As an organization, we have figured out how to do work remotely and respond to applications in a specific way. This is work that requires official signatures, getting deeds stamped, all that stuff that is not really always digital and you need hard copies. That took a bit more time at first and they had to transition, but now our team has figured out how to work remotely.
Kent County dissolved its land bank in 2018, prompting an agreement with the State Land Bank. What has been the transition process for land bank operations in Kent County?
The Kent County land bank being dissolved and the parcels coming back to the state is a first in the state of Michigan. Any of the other land banks that were started at a county level are still in operation. With those parcels back in our ownership, we’ll evaluate the proposals that come in and try to make sure we are meeting the community’s desires for what is happening with the land.
There are so many people interested in buying property in Kent County — there are people all over that want to buy those parcels. It’s really a testament to how much value there is in the land in the county and that’s great to see.

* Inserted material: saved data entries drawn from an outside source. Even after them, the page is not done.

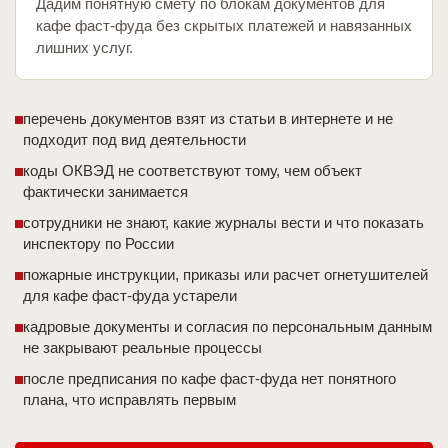
Дадим понятную смету по блокам документов для
кафе фаст-фуда без скрытых платежей и навязанных
лишних услуг.
перечень документов взят из статьи в интернете и не
подходит под вид деятельности
коды ОКВЭД не соответствуют тому, чем объект
фактически занимается
сотрудники не знают, какие журналы вести и что показать
инспектору по России
пожарные инструкции, приказы или расчет огнетушителей
для кафе фаст-фуда устарели
кадровые документы и согласия по персональным данным
не закрывают реальные процессы
после предписания по кафе фаст-фуда нет понятного
плана, что исправлять первым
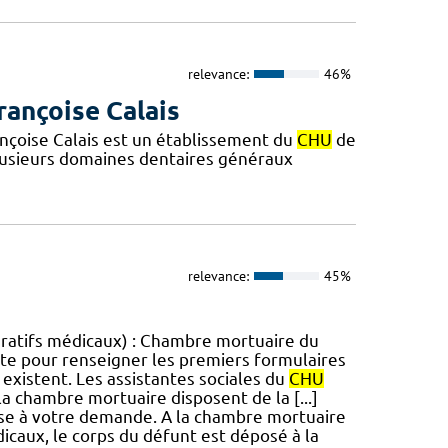
relevance:
46%
rançoise Calais
ançoise Calais est un établissement du
CHU
de
plusieurs domaines dentaires généraux
relevance:
45%
ératifs médicaux) : Chambre mortuaire du
cite pour renseigner les premiers formulaires
es existent. Les assistantes sociales du
CHU
la chambre mortuaire disposent de la [...]
ise à votre demande. A la chambre mortuaire
dicaux, le corps du défunt est déposé à la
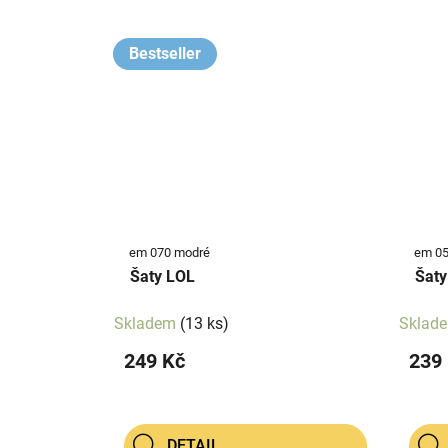
Bestseller
em 070 modré
em 058
Šaty LOL
Šaty
Skladem
(13 ks)
Sklad
249 Kč
239
DETAIL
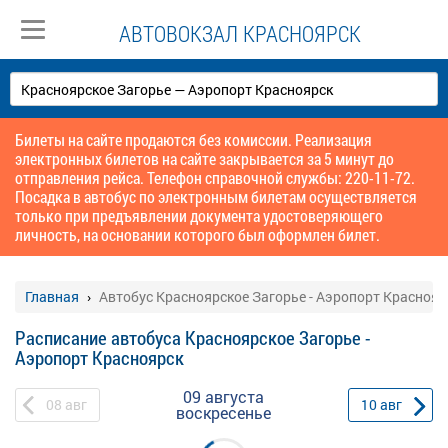
АВТОВОКЗАЛ КРАСНОЯРСК
Билеты на сайте продаются без комиссии. Реализация
электронных билетов на сайте закрывается за 5 минут до
отправления рейса. Телефон справочной службы: 220-11-72.
Посадка в автобус по электронным билетам осуществляется
только при предъявлении документа удостоверяющего
личность, на основании которого был оформлен билет.
Главная
Автобус Красноярское Загорье - Аэропорт Краснояр
Расписание автобуса Красноярское Загорье -
Аэропорт Красноярск
09 августа
08
авг
10
авг
воскресенье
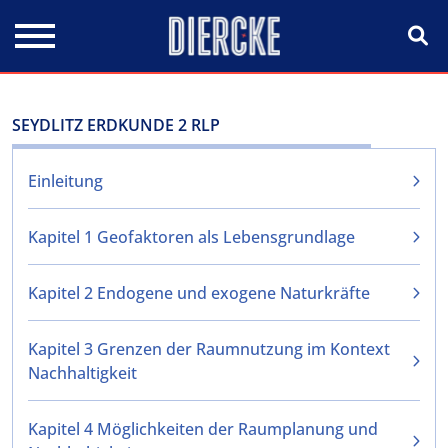
Direkt zum Inhalt
SEYDLITZ ERDKUNDE 2 RLP
Einleitung
Kapitel 1 Geofaktoren als Lebensgrundlage
Kapitel 2 Endogene und exogene Naturkräfte
Kapitel 3 Grenzen der Raumnutzung im Kontext
Nachhaltigkeit
Kapitel 4 Möglichkeiten der Raumplanung und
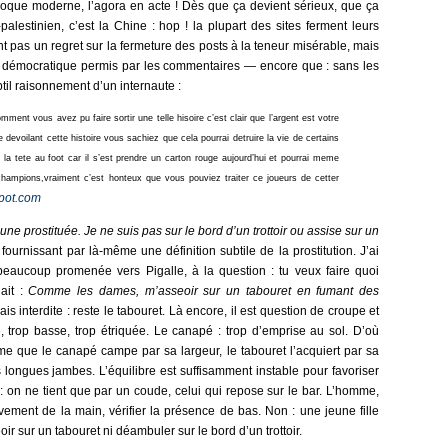
poque moderne, l’agora en acte ! Dès que ça devient sérieux, que ça
-palestinien, c’est la Chine : hop ! la plupart des sites ferment leurs
nt pas un regret sur la fermeture des posts à la teneur misérable, mais
at démocratique permis par les commentaires — encore que : sans les
til raisonnement d’un internaute :
ent vous avez pu faire sortir une telle hisoire c’est clair que l’argent est votre
e devoilant cette histoire vous sachiez que cela pourrai detruire la vie de certains
 la tete au foot car il s’est prendre un carton rouge aujourd’hui et pourrai meme
champions,vraiment c’est honteux que vous pouviez traiter ce joueurs de cetter
spot.com
une prostituée. Je ne suis pas sur le bord d’un trottoir ou assise sur un
 fournissant par là-même une définition subtile de la prostitution. J’ai
t beaucoup promenée vers Pigalle, à la question : tu veux faire quoi
ait :
Comme les dames, m’asseoir sur un tabouret en fumant des
is interdite : reste le tabouret. Là encore, il est question de croupe et
e, trop basse, trop étriquée. Le canapé : trop d’emprise au sol. D’où
tisme que le canapé campe par sa largeur, le tabouret l’acquiert par sa
 longues jambes. L’équilibre est suffisamment instable pour favoriser
: on ne tient que par un coude, celui qui repose sur le bar. L’homme,
uvement de la main, vérifier la présence de bas. Non : une jeune fille
ir sur un tabouret ni déambuler sur le bord d’un trottoir.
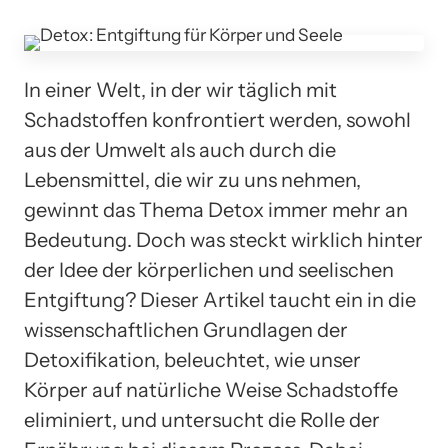
In einer Welt, in der wir täglich mit
Schadstoffen konfrontiert werden, sowohl
aus der Umwelt als auch durch die
Lebensmittel, die wir zu uns nehmen,
gewinnt das Thema Detox immer mehr an
Bedeutung. Doch was steckt wirklich hinter
der Idee der körperlichen und seelischen
Entgiftung? Dieser Artikel taucht ein in die
wissenschaftlichen Grundlagen der
Detoxifikation, beleuchtet, wie unser
Körper auf natürliche Weise Schadstoffe
eliminiert, und untersucht die Rolle der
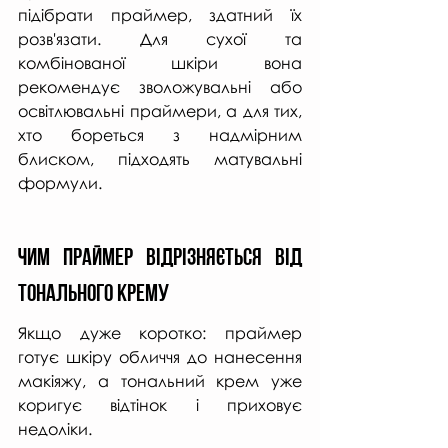
підібрати праймер, здатний їх 
розв'язати. Для сухої та 
комбінованої шкіри вона 
рекомендує зволожувальні або 
освітлювальні праймери, а для тих, 
хто бореться з надмірним 
блиском, підходять матувальні 
формули.
Чим праймер відрізняється від 
тонального крему
Якщо дуже коротко: праймер 
готує шкіру обличчя до нанесення 
макіяжу, а тональний крем уже 
коригує відтінок і приховує 
недоліки.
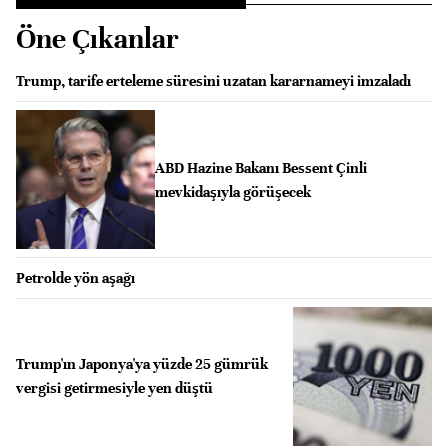
Öne Çıkanlar
Trump, tarife erteleme süresini uzatan kararnameyi imzaladı
ABD Hazine Bakanı Bessent Çinli
mevkidaşıyla görüşecek
Petrolde yön aşağı
Trump'ın Japonya'ya yüzde 25 gümrük
vergisi getirmesiyle yen düştü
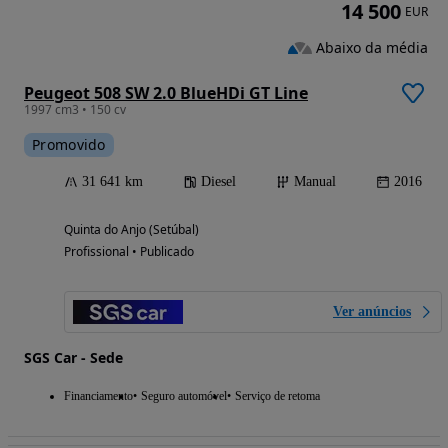
14 500
EUR
Abaixo da média
Peugeot 508 SW 2.0 BlueHDi GT Line
1997 cm3 • 150 cv
Promovido
31 641 km
Diesel
Manual
2016
Quinta do Anjo (Setúbal)
Profissional • Publicado
Ver anúncios
SGS Car - Sede
Financiamento
Seguro automóvel
Serviço de retoma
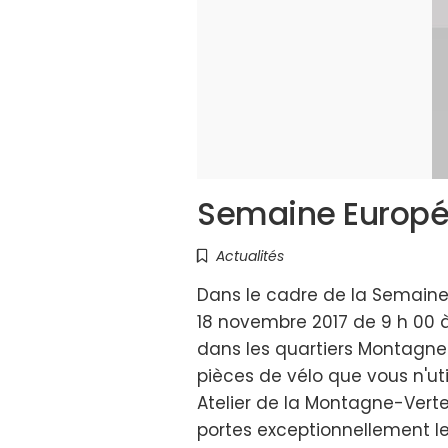
Semaine Europé
Actualités
Dans le cadre de la Semaine
18 novembre 2017 de 9 h 00 à
dans les quartiers Montagne
pièces de vélo que vous n'uti
Atelier de la Montagne-Verte 
portes exceptionnellement l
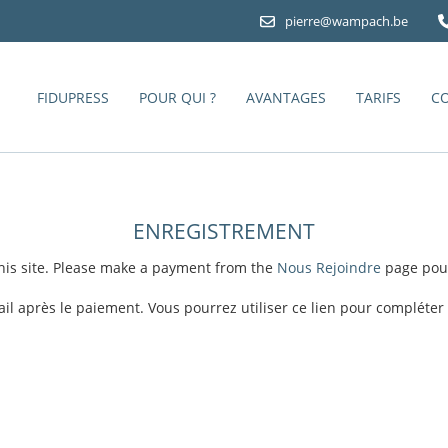
pierre@wampach.be
FIDUPRESS
POUR QUI ?
AVANTAGES
TARIFS
C
ENREGISTREMENT
his site. Please make a payment from the
Nous Rejoindre
page pou
il après le paiement. Vous pourrez utiliser ce lien pour compléter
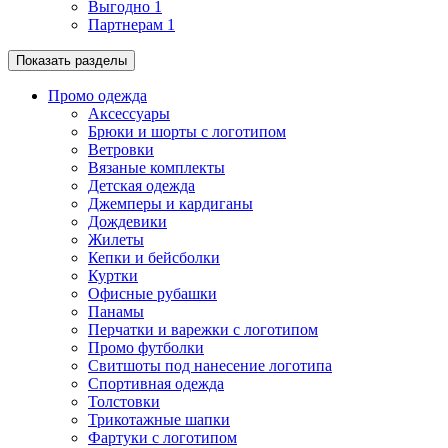
Выгодно
1
Партнерам
1
Показать разделы
Промо одежда
Аксессуары
Брюки и шорты с логотипом
Ветровки
Вязаные комплекты
Детская одежда
Джемперы и кардиганы
Дождевики
Жилеты
Кепки и бейсболки
Куртки
Офисные рубашки
Панамы
Перчатки и варежки с логотипом
Промо футболки
Свитшоты под нанесение логотипа
Спортивная одежда
Толстовки
Трикотажные шапки
Фартуки с логотипом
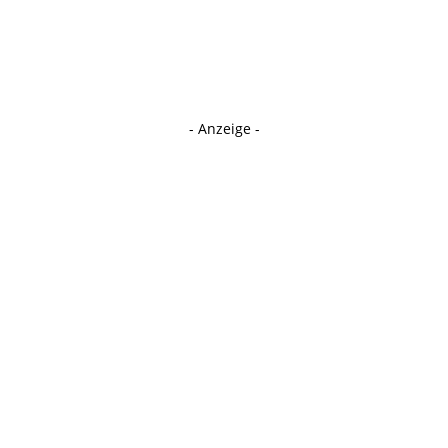
- Anzeige -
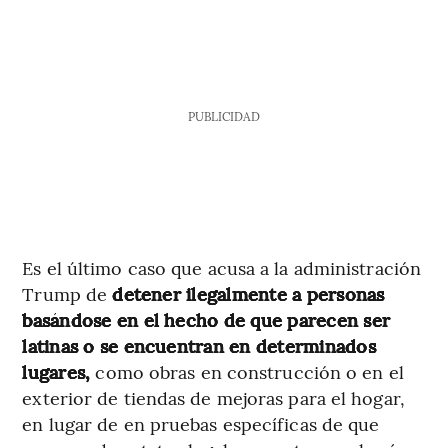
PUBLICIDAD
Es el último caso que acusa a la administración
Trump de
detener ilegalmente a personas
basándose en el hecho de que parecen ser
latinas o se encuentran en determinados
lugares,
como obras en construcción o en el
exterior de tiendas de mejoras para el hogar,
en lugar de en pruebas específicas de que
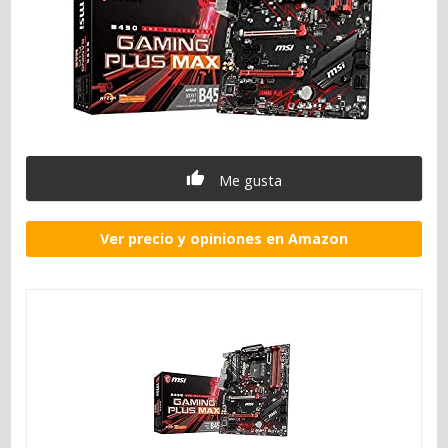
Me gusta
Ver precio y opiniones en Amazon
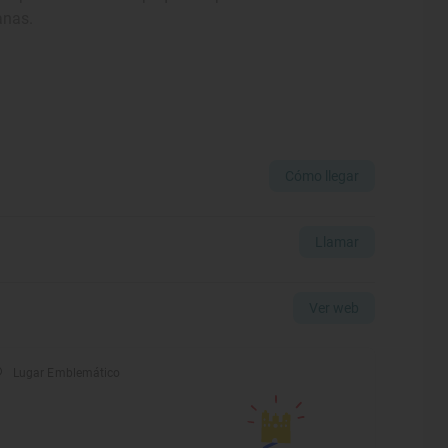
danas.
Cómo llegar
Llamar
Ver web
Lugar Emblemático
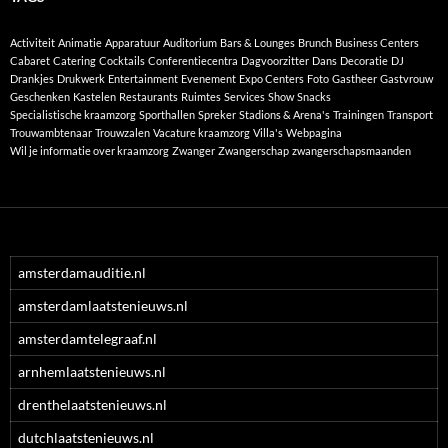
Activiteit
Animatie
Apparatuur
Auditorium
Bars & Lounges
Brunch
Business Centers
Cabaret
Catering
Cocktails
Conferentiecentra
Dagvoorzitter
Dans
Decoratie
DJ
Drankjes
Drukwerk
Entertainment
Evenement
Expo Centers
Foto
Gastheer
Gastvrouw
Geschenken
Kastelen
Restaurants
Ruimtes
Services
Show
Snacks
Specialistische kraamzorg
Sporthallen
Spreker
Stadions & Arena's
Trainingen
Transport
Trouwambtenaar
Trouwzalen
Vacature kraamzorg
Villa's
Webpagina
Wil je informatie over kraamzorg
Zwanger
Zwangerschap
zwangerschapsmaanden
amsterdamauditie.nl
amsterdamlaatstenieuws.nl
amsterdamtelegraaf.nl
arnhemlaatstenieuws.nl
drenthelaatstenieuws.nl
dutchlaatstenieuws.nl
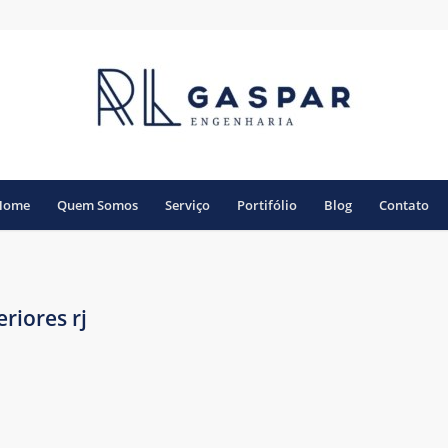
Home
Quem Somos
Serviço
Portifólio
Blog
Contato
riores rj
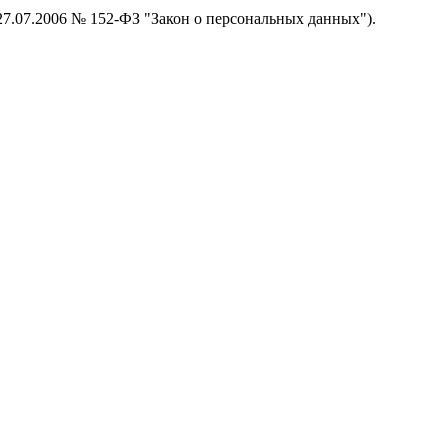
 27.07.2006 № 152-ФЗ "Закон о персональных данных").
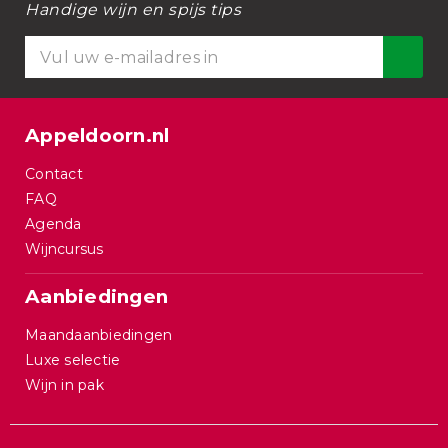
Handige wijn en spijs tips
Appeldoorn.nl
Contact
FAQ
Agenda
Wijncursus
Aanbiedingen
Maandaanbiedingen
Luxe selectie
Wijn in pak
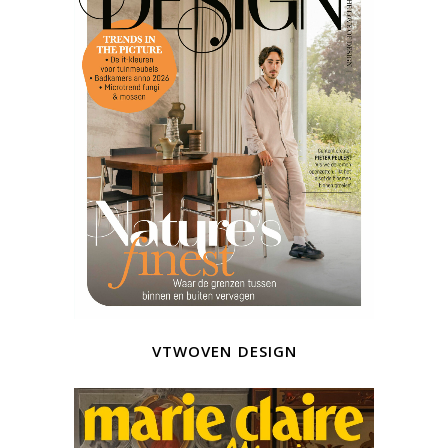
vtwoven design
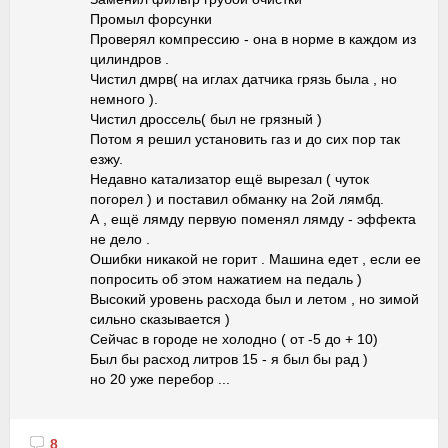
Промыл форсунки
Проверял компрессию - она в норме в каждом из
цилиндров .
Чистил дмрв( на иглах датчика грязь была , но
немного ).
Чистил дроссель( был не грязный )
Потом я решил установить газ и до сих пор так
езжу.
Недавно катализатор ещё вырезал ( чуток
погорел ) и поставил обманку на 2ой лямбд.
А , ещё лямду первую поменял лямду - эффекта
не дело .
Ошибки никакой не горит . Машина едет , если ее
попросить об этом нажатием на педаль )
Высокий уровень расхода был и летом , но зимой
сильно сказывается )
Сейчас в городе не холодно ( от -5 до + 10)
Был бы расход литров 15 - я был бы рад )
но 20 уже перебор ...
8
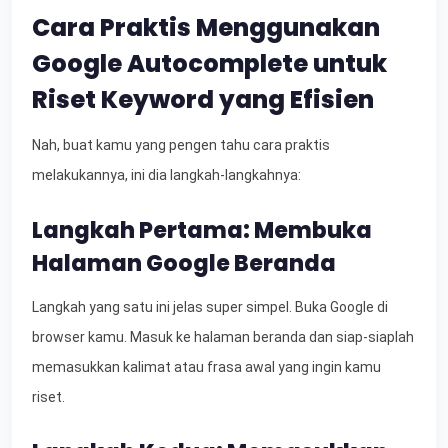
Cara Praktis Menggunakan
Google Autocomplete untuk
Riset Keyword yang Efisien
Nah, buat kamu yang pengen tahu cara praktis
melakukannya, ini dia langkah-langkahnya:
Langkah Pertama: Membuka
Halaman Google Beranda
Langkah yang satu ini jelas super simpel. Buka Google di
browser kamu. Masuk ke halaman beranda dan siap-siaplah
memasukkan kalimat atau frasa awal yang ingin kamu
riset.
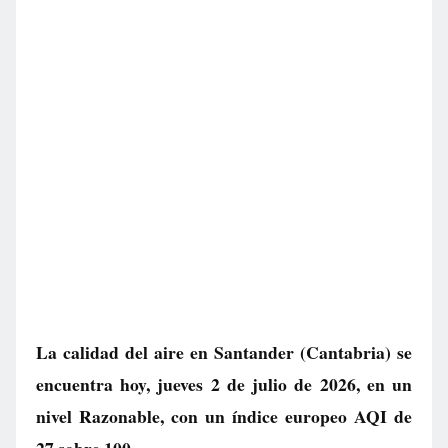
La calidad del aire en
Santander
(Cantabria) se
encuentra hoy, jueves 2 de julio de 2026, en un
nivel
Razonable
, con un índice europeo AQI de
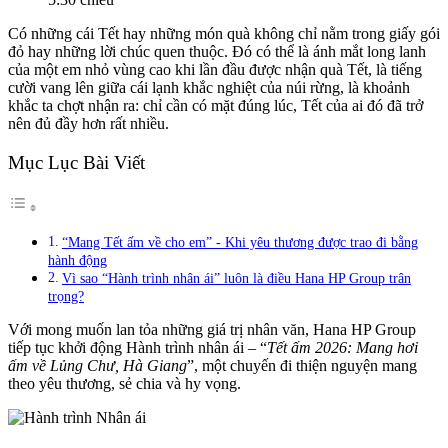
Có những cái Tết hay những món quà không chỉ nằm trong giấy gói
đỏ hay những lời chúc quen thuộc. Đó có thể là ánh mắt long lanh
của một em nhỏ vùng cao khi lần đầu được nhận quà Tết, là tiếng
cười vang lên giữa cái lạnh khắc nghiệt của núi rừng, là khoảnh
khắc ta chợt nhận ra: chỉ cần có mặt đúng lúc, Tết của ai đó đã trở
nên đủ đầy hơn rất nhiều.
Mục Lục Bài Viết
“Mang Tết ấm về cho em” - Khi yêu thương được trao đi bằng
hành động
Vì sao “Hành trình nhân ái” luôn là điều Hana HP Group trân
trọng?
Với mong muốn lan tỏa những giá trị nhân văn, Hana HP Group
tiếp tục khởi động Hành trình nhân ái – “
Tết ấm 2026: Mang hơi
ấm về Lủng Chư, Hà Giang
”, một chuyến đi thiện nguyện mang
theo yêu thương, sẻ chia và hy vọng.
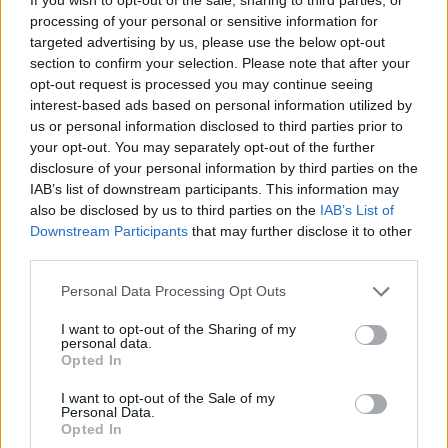
processing of your personal or sensitive information for
targeted advertising by us, please use the below opt-out
🪐🚀 Canciones para Ver las Estrellas:
section to confirm your selection. Please note that after your
Psicodelia y Space Rock 🎸✨
opt-out request is processed you may continue seeing
🌌🚀 Viaje intergaláctico: la mejor selección de
interest-based ads based on personal information utilized by
psicodelia, space rock y atmósferas cósmicas para
tus noches de astronomía. 🪐🎸 Desconecta, mira
us or personal information disclosed to third parties prior to
al firmamento y siente la gravedad cero. 💾 ¡Guarda
your opt-out. You may separately opt-out of the further
esta colección para tu próxima noche estrellada!
disclosure of your personal information by third parties on the
Añadir un comentario ...
✨⭐
IAB’s list of downstream participants. This information may
also be disclosed by us to third parties on the
IAB’s List of
Downstream Participants
that may further disclose it to other
Letras
Top Artistas
Playlists
third parties.
A
B
C
D
E
F
G
H
I
J
K
L
Personal Data Processing Opt Outs
M
N
O
P
Q
R
S
T
U
V
W
X
I want to opt-out of the Sharing of my
personal data.
Y
Z
#
Opted In
I want to opt-out of the Sale of my
Personal Data.
Opted In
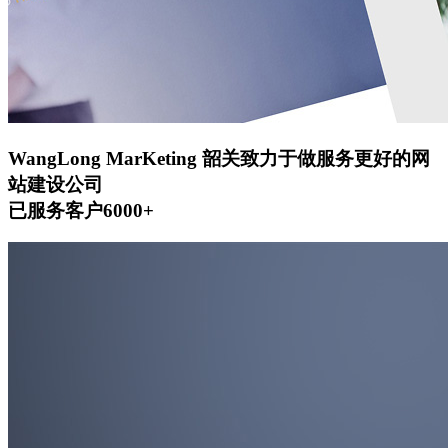
WangLong MarKeting
韶关致力于做服务更好的网
站建设公司
已服务客户6000+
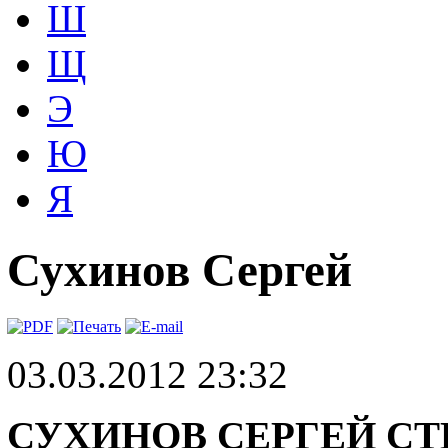
Ш
Щ
Э
Ю
Я
Сухинов Сергей
03.03.2012 23:32
СУХИНОВ СЕРГЕЙ С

Why were you interested in pursuing this position?
It’s very cool to be part of such a great team with so many people and initiatives even though we are all working from home currently. The land bank is a very powerful redevelopment tool. There are special tools we have that are really reserved for parcels that are under land bank ownership. Developing projects and workforce housing is not getting any easier, and at the land bank we really try to be problem solvers.
Seeing how all of these moving parts work together, it’s definitely not easy work but it’s really interesting and important work. It’s work that helps to get property values to rise, which is always a good thing.